Old Bible fragments found in Auckland

Tattered pieces from two Bibles more than 1200 years old have been found in another Bible in Auckland.

JESSICA TASMAN-JONES for Fairfax News  |  04 Apr 2012

Tattered pieces from two Bibles more than 1200 years old have been found in another Bible in an Auckland library.

The pieces, sewn into the four-volume Latin Bible, were discovered by staff at Sir George Grey's Special Collections in the central city library.

They were found while staff were cataloguing books dating from before 1501.

The tattered manuscript is believed to date from just after 800AD and could be the earliest fragments of Western manuscripts in Australasia.

Colin Davis, chair of the Auckland Library Heritage Trust, says the find is "internationally significant".

The Bible it was found in is a treasure in its own right, dating from the 15th century and originally belonging to a monastery in southern Germany.

It had been presented in 1913 by Henry Shaw.

The find was sent to Emeritus Professor Alexandra Barratt who discovered more fragments in three of the four volumes.

"Strips of vellum manuscript were sewn into the centre of the paper 'quires' or booklets which make up the volumes of the Bible, to strengthen them," Professor Barratt says.
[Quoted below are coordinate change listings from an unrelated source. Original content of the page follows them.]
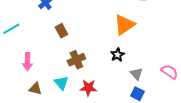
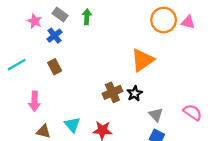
brown rectangle: (61, 31) -> (55, 67), moved
brown cross: (76, 60) -> (112, 92), moved

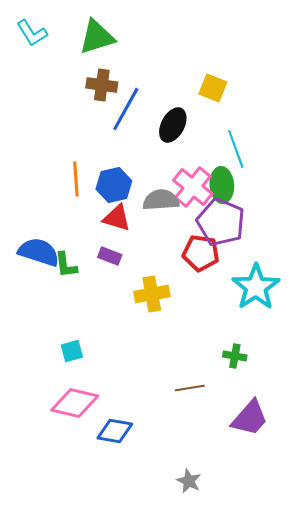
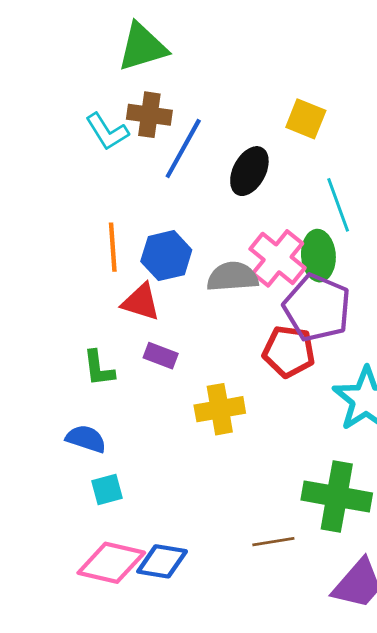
cyan L-shape: (32, 33) -> (107, 132), moved
red triangle: (117, 218) -> (141, 302), moved
blue semicircle: (39, 252) -> (86, 439), moved, size x0.7
green cross: (235, 356) -> (337, 497), size x2.0
blue diamond: (115, 431) -> (162, 561), moved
"The strips were cut from a Latin Carolingian Bible, that is, a bible written at the time of the emperor Charlemagne." 

"According to an English expert, they date from the early 9th century, maybe not long after AD 800, making them more than 1200 years old," she says.

Auckland Libraries heritage and research manager Sue Cooper says the remnants are believed to be the earliest fragments of Western manuscripts in Australasia or event the southern hemisphere.

Not all of the fragments are readable but include extracts from the book of Exodus, Leviticus, Numbers, Ezekiel and Hosea.

Other remains from the two manuscripts are believed to be in the Bavarian State Library in Munich, Germany.

Also found in a 1510 book on canon law was a page of papal indulgences, issued by Pope Leo X for the benefit of a monastery in Portugal.

This is believed to be the only papal indulgence recorded in a New Zealand library.

The Sir George Grey Special Collections are on the second floor of the central library and hold rare books, photographs, ephemera, manuscripts, historic and rare maps, heritage music materials and oral histories.